Each year about this time, I collude with a Russian. His name is Miroslav. Our goal is remembrance and peace.
We remember sacrifices beyond what we have known. Our fond hope is that in our tiny way, we are soldiers for peace. Our kin were soldiers who knew fully the horrors of war. A monument in Germany marks where their lives intersected.
So when Memorial Day arrives on Monday, I will think of them and others. Our cemeteries tell stories of people who were born and died, when, sometimes how, sometimes a bit about their life.
“Our Father,” or “Dear Mother,” the tombstones often say. We go to remember much more than what the stones say.
Miroslav sends a note without fail on May 7, the day on the calendar in 1945 when Germany surrendered to end World War II in Europe. “I congratulate you on our victory,” it often says, and then mentions, as I do in reply, “peace.” The translation app between Russian and English rarely creates a smooth sentence syntax, but the meanings are clear.
We will likely never meet.
Miroslav lives in a suburb of Moscow. I am beyond the outskirts of Kansas City.

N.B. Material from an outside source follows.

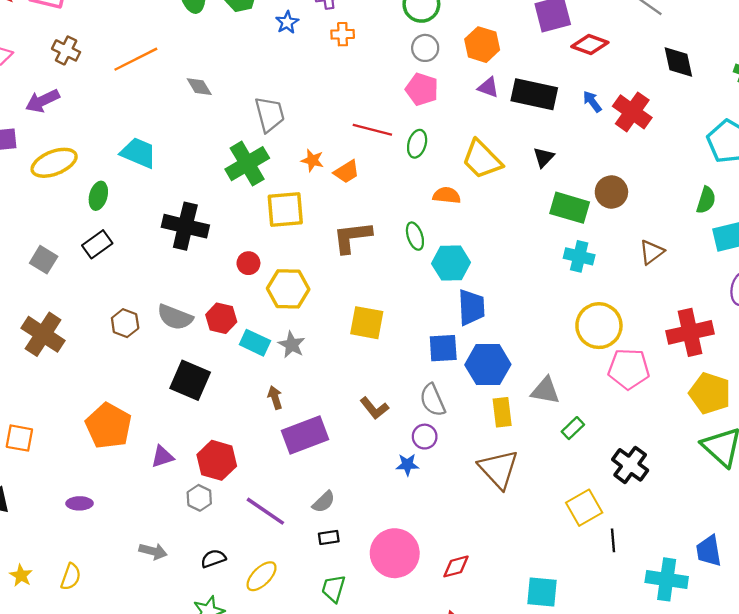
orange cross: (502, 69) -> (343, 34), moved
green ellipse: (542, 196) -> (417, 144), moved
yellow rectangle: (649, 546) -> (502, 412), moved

We are in the middle of nations worlds apart.
But our family stories intersect at the former site of Stalag 326 near Paderborn, Germany. On a plain where cavalry soldiers on horses trained in the 1800s, and tanks trained in the early 1900s, a Nazi prisoner of war (and slave labor) camp was operated during World War II.

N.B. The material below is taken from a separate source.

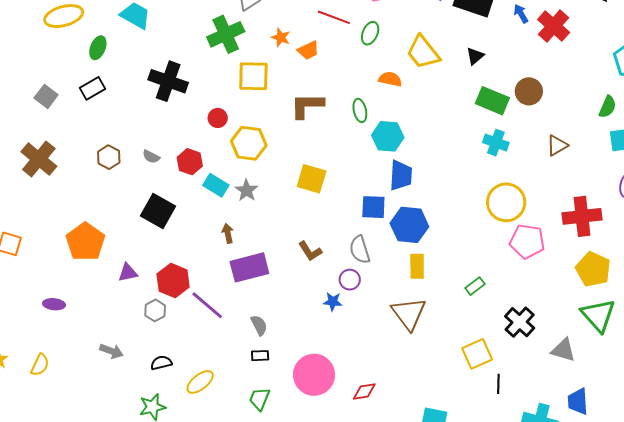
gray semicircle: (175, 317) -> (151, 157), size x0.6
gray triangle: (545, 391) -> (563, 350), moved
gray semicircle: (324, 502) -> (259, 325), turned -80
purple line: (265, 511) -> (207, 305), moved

Many thousands of Russian soldiers died there. It also held some prisoners from various other countries.
Miroslav’s father-in-law was a prisoner who survived Stalag 326. He told stories of the war, and of a monument the prisoners built after the camp was liberated to honor those who died there.
Miroslav started a website with information and photos from his father-in-law.
My father, George Graham, served as a scout in a U.S. Army artillery spotting squad. They went to the front lines and on jumpoffs to call in artillery fire supporting infantry. Somehow, he survived the fighting from France into Belgium, the Battle of the Bulge, and harrowing combat in Germany.
Then the war was over, but not trouble.
Another unit liberated Stalag 326. Food riots broke out, and trouble between liberated prisoners and German civilians started. My father’s unit was called in along with others to keep order.
When Dad finally began talking about the war, he mentioned that he had been a one-man honor guard for a wreath at a ceremony dedicating a monument at a liberated camp. He could not remember the name or place.
I finally found Miroslav’s website with the monument that matched the one in the little black and white photos that Dad brought back from the war. After that, I was also able to find still photos and film of the dedication taken by the U.S. Army Signal Corps.
Here’s a link to the one with Dad that I posted on YouTube. He’s the GI that picks up a wreath to hand the general.
Miroslav and I are very far removed from the people who govern our countries. We are infinitesimal specks in comparison, but somehow our remembrances and friendships do matter in this world, as it does whenever regular people are the same.
Maybe when all who seek peace and unselfish understanding are added together, we matter a lot.
On Memorial Day, when we walk among the markers, may we remember what we can that is sweet. But let us also work toward what so many veterans longed for during the bitterness of war, peace.